WHAT IS EXPECTED —
Where the string "back" occurs in a line of the data below, that line should be copied.

Collected data —

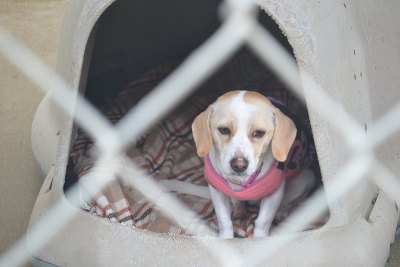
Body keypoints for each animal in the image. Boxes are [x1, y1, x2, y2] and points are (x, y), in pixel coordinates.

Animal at [162, 91, 316, 240]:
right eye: (224, 130)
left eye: (259, 133)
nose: (239, 165)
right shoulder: (217, 192)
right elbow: (224, 221)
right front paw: (226, 239)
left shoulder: (274, 194)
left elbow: (262, 222)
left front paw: (259, 239)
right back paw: (239, 209)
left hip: (305, 179)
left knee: (290, 202)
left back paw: (281, 212)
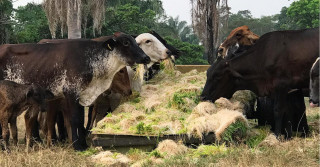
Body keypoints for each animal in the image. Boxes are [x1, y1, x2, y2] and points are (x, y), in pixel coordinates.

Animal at [0, 32, 150, 150]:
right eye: (126, 42)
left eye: (135, 42)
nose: (146, 58)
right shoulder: (71, 93)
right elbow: (75, 119)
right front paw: (78, 146)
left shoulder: (81, 96)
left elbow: (81, 120)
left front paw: (83, 144)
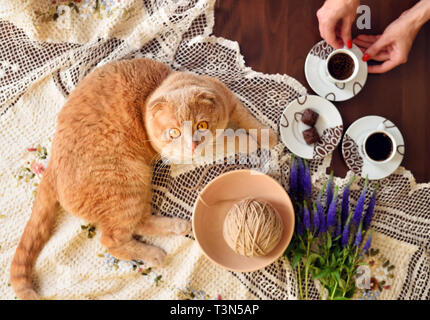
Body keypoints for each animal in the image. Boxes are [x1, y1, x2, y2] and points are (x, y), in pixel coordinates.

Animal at [10, 58, 278, 300]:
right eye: (174, 132)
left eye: (201, 125)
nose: (192, 144)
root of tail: (52, 166)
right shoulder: (181, 154)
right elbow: (223, 143)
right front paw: (245, 142)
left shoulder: (228, 98)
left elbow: (247, 118)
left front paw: (268, 137)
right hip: (128, 187)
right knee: (112, 239)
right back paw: (154, 254)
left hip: (138, 188)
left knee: (140, 222)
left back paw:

EXERCISE RESULT —
right back paw: (239, 209)
left back paw: (281, 212)
right back paw: (154, 254)
left back paw:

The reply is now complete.